Un CRM généraliste est un outil davantage centré sur la gestion des relations commerciales, conçu pour les équipes de vente et calibré pour le suivi des prospects et des opportunités. Un logiciel de service client est pensé pour répondre à ses enjeux, tels que la gestion des tickets, la mesure de la satisfaction, le pilotage des canaux de contact et l’aide à la résolution des demandes. Ces deux outils s’adressent à des équipes différentes avec des objectifs qui ne sont pas les mêmes.

– Quels indicateurs suivre pour mesurer la satisfaction client ?

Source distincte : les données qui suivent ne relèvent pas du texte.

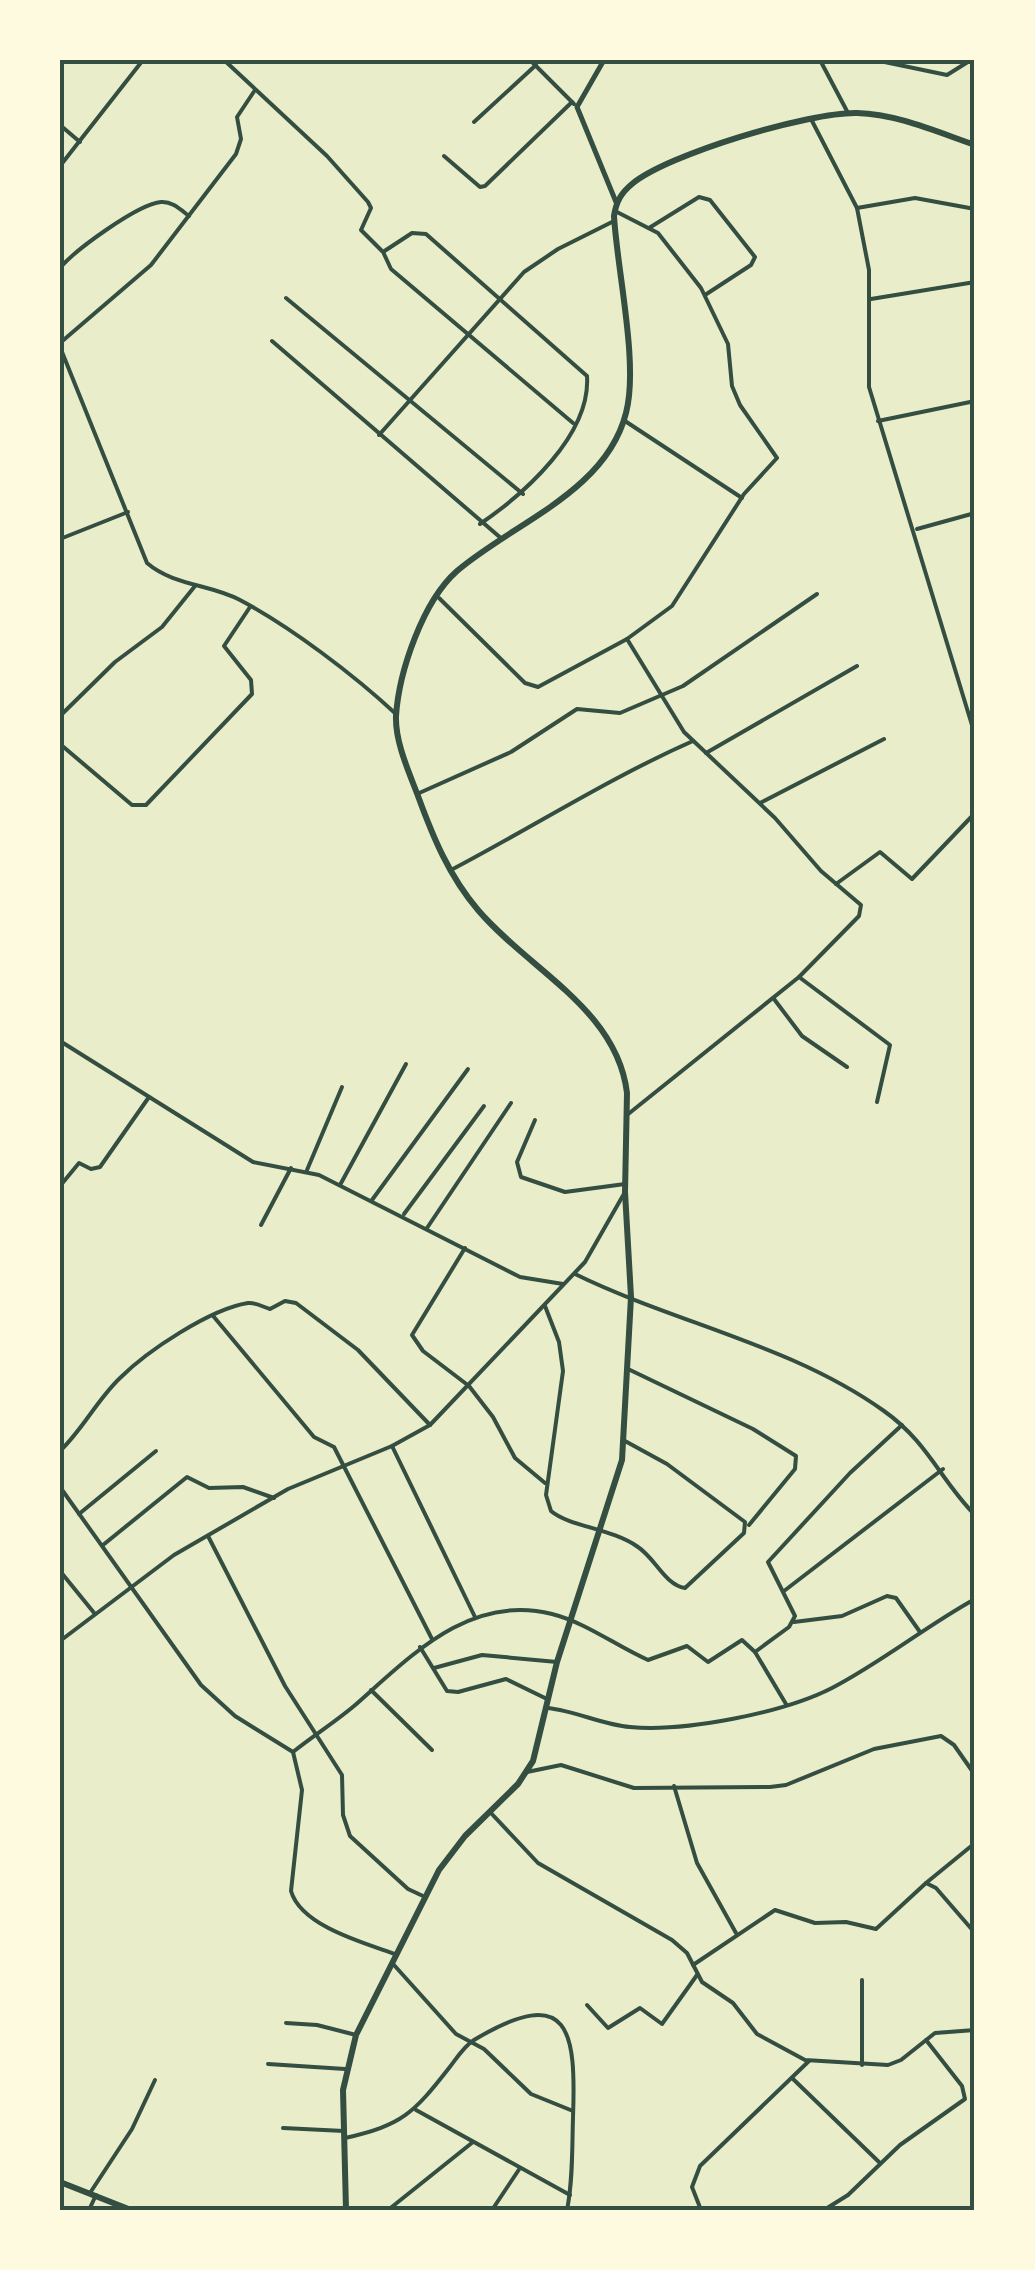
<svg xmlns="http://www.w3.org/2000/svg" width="1035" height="2270" font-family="'Public Sans',sans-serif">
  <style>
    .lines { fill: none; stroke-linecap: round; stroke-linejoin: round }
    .minor { stroke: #344e41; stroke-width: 4 }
    .tertiary { stroke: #344e41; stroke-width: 5 }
    .trunk { stroke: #344e41; stroke-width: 6 }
    .neatline { fill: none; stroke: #344e41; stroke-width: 4 }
  </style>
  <rect width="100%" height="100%" fill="#e9edc9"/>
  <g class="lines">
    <g class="minor">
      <path d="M224,60L327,156L368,202L371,208L361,230L383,252L412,233L426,234L587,376C591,435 524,494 480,524"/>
      <polyline points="530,60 574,104"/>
      <polyline points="820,60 848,113"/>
      <polyline points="875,60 947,75 971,60"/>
      <polyline points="811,119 857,208 869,270 869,387 975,735"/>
      <polyline points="474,122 536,65"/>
      <polyline points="60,125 80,142"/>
      <polyline points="444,156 480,187 485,186 572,102"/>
      <polyline points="60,166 143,60"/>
      <polyline points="857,208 915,198 975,209"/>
      <polyline points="649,228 699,197 710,200 755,257 751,265 705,295"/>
      <polyline points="384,254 391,269 573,423"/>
      <path d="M60,268C75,250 138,204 161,202C172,201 181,210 189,216"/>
      <polyline points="286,298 523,494"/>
      <polyline points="871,299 975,282"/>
      <polyline points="272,341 502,539"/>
      <polyline points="60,343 151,265 236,154 241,139 237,117 255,90"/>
      <path d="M60,347L147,563C174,586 210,584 240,600C291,627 354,675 396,714"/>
      <polyline points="625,421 742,498"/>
      <polyline points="878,421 975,401"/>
      <polyline points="379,435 524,272 558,249 614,221"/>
      <polyline points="917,529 975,513"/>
      <polyline points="60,539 128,512"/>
      <polyline points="439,598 525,683 538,687 627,639 672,606 744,494 777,458 740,405 732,386 728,344 701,288 658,233 615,211"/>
      <polyline points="627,639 684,732 775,818 821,871 861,905 859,916 799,977"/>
      <polyline points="60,716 115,662 162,627 195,586"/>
      <polyline points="60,744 132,805 146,805 252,694 251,680 224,646 250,607"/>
      <polyline points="706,753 857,666"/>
      <polyline points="417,794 511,752 577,709 620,713 683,686 817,594"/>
      <polyline points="760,803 884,739"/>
      <path d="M451,870C533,827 609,778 693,741"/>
      <polyline points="836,884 880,852 912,879 975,813"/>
      <polyline points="774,999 802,1036 847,1067"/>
      <polyline points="60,1041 253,1162 319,1175 520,1277 563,1284"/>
      <polyline points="627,1115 799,977 890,1045 877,1102"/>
      <polyline points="535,1120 517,1162 521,1177 565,1192 625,1184"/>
      <polyline points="307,1170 342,1087"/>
      <polyline points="340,1185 406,1064"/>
      <polyline points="60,1186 79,1163 91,1169 100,1167 149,1097"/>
      <polyline points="372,1200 468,1069"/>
      <polyline points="404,1214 484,1106"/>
      <polyline points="261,1225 291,1168"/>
      <polyline points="427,1228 511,1103"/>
      <polyline points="465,1248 412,1335 423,1351 469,1386 493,1417 515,1458 545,1483"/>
      <path d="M575,1274C675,1323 792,1345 884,1411C928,1442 941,1481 975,1515"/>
      <path d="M545,1306L559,1342L563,1371L546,1495L551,1511C570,1527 611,1528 638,1547C655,1558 665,1585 685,1588L744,1533L745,1522L667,1464L625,1441"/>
      <polyline points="214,1317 314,1437 334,1447 432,1639"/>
      <polyline points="628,1369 753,1429 796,1456 795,1469 749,1525"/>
      <polyline points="392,1446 475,1617"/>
      <path d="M60,1451C83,1429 97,1400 120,1378C147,1351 210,1309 248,1303C255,1302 263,1307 270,1309L285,1301L296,1303L358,1350L430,1425"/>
      <path d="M60,1487L201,1685L235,1716L293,1752L302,1790L291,1891C301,1926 364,1943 395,1954"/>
      <polyline points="79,1514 156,1451"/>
      <polyline points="208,1536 285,1686 342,1775 343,1815 350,1836 408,1889 423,1896"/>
      <polyline points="103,1545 187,1477 209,1488 243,1487 274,1498"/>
      <polyline points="60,1571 95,1614"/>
      <polyline points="784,1591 943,1469"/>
      <polyline points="794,1622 842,1616 887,1596 896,1598 920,1632"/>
      <polyline points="60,1641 174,1555 288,1489 392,1446 430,1425 585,1262 625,1192"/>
      <polyline points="420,1647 447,1691 458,1692 506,1679 547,1699"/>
      <polyline points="434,1668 482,1655 557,1662"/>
      <polyline points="974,1675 975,1674"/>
      <polyline points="371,1690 432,1750"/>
      <polyline points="786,1704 755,1652 789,1627 795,1616 768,1562 850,1473 902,1425"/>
      <path d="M548,1708C576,1711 603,1725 630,1727C685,1732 783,1713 832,1688C882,1662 926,1626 975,1599"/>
      <path d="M293,1752C313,1736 335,1722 354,1706C410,1657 469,1593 552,1614C587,1623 616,1646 648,1660L687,1646L708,1662L742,1640L755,1652"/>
      <polyline points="527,1772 561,1765 634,1788 770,1787 786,1785 874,1749 941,1736 954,1745 975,1775"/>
      <polyline points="674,1786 697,1863 736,1933"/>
      <polyline points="490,1812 538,1863 672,1940 687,1953 702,1982 733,2003 757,2034 805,2060 888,2065 901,2060 935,2033 975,2030"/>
      <polyline points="926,1883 975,1843"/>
      <polyline points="394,1965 456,2034 484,2049 531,2094 573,2111"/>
      <polyline points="693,1965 775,1910 815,1923 846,1922 876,1929 926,1883 936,1888 975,1933"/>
      <polyline points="862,1980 862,2065"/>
      <polyline points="587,2005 608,2028 640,2008 662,2024 697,1975"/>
      <polyline points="286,2023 317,2025 356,2035"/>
      <polyline points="268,2064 345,2069"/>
      <polyline points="792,2078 880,2163"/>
      <polyline points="416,2110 570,2195"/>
      <polyline points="283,2128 344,2131"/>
      <path d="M345,2138C402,2125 413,2114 449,2068C456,2059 464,2046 474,2040C571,1982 576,2032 573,2118C572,2148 573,2180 567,2210"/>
      <polyline points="90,2193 132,2129 155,2080"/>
      <polyline points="89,2210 96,2195"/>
      <polyline points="388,2210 473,2142"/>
      <polyline points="492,2210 520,2168"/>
      <polyline points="701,2210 692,2187 700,2166 809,2061"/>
      <polyline points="824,2210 848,2195 900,2145 965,2099 962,2086 926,2040"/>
    </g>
    <polyline class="tertiary" points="604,60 577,107 616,202"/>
    <g class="trunk">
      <polyline points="60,2182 131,2210"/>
      <path d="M346,2210L343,2090L356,2035L439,1870L465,1836L518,1784L533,1761L557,1662L622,1460L631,1297L625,1192L627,1093C617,1009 529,970 478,910C449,876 433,837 418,796C409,772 395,742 396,716C399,671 423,601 457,571C513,523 606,492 626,413C639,364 617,270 614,216C616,202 621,193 632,184C668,154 809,112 857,113C897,114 937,132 975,145"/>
    </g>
  </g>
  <rect width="1035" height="2270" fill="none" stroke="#fefae0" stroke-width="125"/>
  <rect x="62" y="62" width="910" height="2146" class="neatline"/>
</svg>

Le CSAT, le NPS et le CES sont les trois indicateurs de référence, car chacun se focalise sur sa propre dimension, à savoir la qualité perçue d’une interaction, la solidité de la relation entre le client et la marque, et le niveau d’effort consenti par le client pour obtenir une réponse. Le CSAT constitue souvent le point d’entrée le plus accessible, puisqu’il s’ancre dans les interactions quotidiennes et produit des résultats exploitables rapidement. L’ajout du NPS et du CES permet ensuite d’élargir la lecture, et de détecter des tendances de fond qui ne se manifestent pas toujours dans les retours à chaud.

– Comment un CRM améliore-t-il le taux de résolution au premier contact ?

Le taux de résolution au premier contact s’améliore lorsque le conseiller dispose d’un accès immédiat à tous les éléments nécessaires pour traiter un dossier, sans besoin de transférer la demande ou d’effectuer des recherches dans d’autres outils. Le CRM de service client réunit justement dans une interface unique le contexte client, les bases de connaissances et l’historique des échanges, ce qui réduit le temps de traitement et améliore la capacité à résoudre une demande dès le premier échange.